Bellona Europa ha messo insieme i principali punti all’ordine del giorno sull’agenda “verde” della presidenza austriaca, evidenziato gli elementi più urgenti. A partire dall’avanzamento del Pacchetto energia 2030.  

Sotto la Bulgaria sono state approvate le riforme delle direttive su rinnovabili, efficienza energetica e governance dell’Unione Energetica, l’Austria dovrà invece concludere i triloghi sul regolamento sul mercato dell’energia elettrica e la direttiva sul mercato dell’elettricità. Passo non facile, soprattutto alla luce del principale scoglio inserito nella normativa: il meccanismo di capacità. Si tratta di uno strumento che permette ai singoli paesi di remunerare i produttori di energia per la loro “disponibilità” a produrre. Come una sorta di polizza assicurativa, gli operatori si impegnano a generare una certa quantità di elettricità in caso di necessità e ottengono in cambio un pagamento a prescindere se quella stessa necessità si verifichi o meno.

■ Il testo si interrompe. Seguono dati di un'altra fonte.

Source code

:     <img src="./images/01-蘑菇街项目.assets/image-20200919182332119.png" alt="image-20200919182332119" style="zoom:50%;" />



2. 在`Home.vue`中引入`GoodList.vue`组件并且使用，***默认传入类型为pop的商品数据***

Ciò rappresenta una risorsa finanziaria aggiuntiva e consente di mantenere in vita centrali elettriche altrimenti non redditizie (come molti dei vecchi impianti a carbone e a gas) per far fronte a potenziali picchi di domanda. Alcuni operatori possono anche essere compensati per la loro “capacità di gestione del carico”, vale a dire la loro capacità di risparmiare elettricità in periodi di forte domanda.   

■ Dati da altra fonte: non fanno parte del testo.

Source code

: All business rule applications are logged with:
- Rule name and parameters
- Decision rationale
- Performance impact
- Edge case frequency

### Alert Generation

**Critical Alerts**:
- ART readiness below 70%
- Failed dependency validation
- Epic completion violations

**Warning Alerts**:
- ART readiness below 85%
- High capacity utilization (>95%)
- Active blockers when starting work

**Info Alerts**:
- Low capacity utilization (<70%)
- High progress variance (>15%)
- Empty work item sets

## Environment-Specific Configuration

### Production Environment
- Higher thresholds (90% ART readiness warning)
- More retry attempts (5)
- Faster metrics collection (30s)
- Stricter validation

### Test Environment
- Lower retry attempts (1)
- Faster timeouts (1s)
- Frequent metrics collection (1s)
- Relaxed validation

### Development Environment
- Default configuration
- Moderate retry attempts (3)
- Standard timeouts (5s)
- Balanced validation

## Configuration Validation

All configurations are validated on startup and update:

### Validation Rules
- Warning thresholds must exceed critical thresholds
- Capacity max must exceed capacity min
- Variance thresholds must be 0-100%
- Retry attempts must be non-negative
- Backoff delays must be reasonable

Difeso da diversi paesi come mezzo per promuovere la sicurezza dell’approvvigionamento di elettricità – Italia in primis – questi meccanismi rischiano di assumere la forma di un intervento pubblico, elemento che la Commissione europea considera una minaccia per la libera concorrenza di mercato.

“Mentre non è chiaro quale direzione prenderanno i negoziati del Consiglio, i recenti cambiamenti di governo in Italia e in Spagna offrono la promessa di maggiori ambizioni climatiche”, scrive Bellona in una nota stampa. “Questo a sua volta sarà decisivo nella corsa verso la COP24, dove l’UE ha promesso di assumere il comando della leadership climatica dopo ‘annuncio del ritiro USA dall’Accordo di Parigi”. L’Austria dovrà mobilitare il sostegno del Consiglio per concordare una posizione comune per i prossimi documenti non legislativi della Commissione sul futuro della politica dell’UE in materia di clima ed energia, l’attuazione degli obiettivi di sviluppo sostenibile e la strategia comunitaria a lungo termine per la riduzione delle emissioni di gas serra.

Sul tavolo austriaco ci sono anche altri tre documenti chiave: la conclusione delle norme di CO2 per i veicoli leggeri e per i veicoli pesanti, la rifusione della direttiva sui veicoli puliti e la revisione della direttiva Eurovignette, che mira ad attuare la tariffazione stradale a distanza.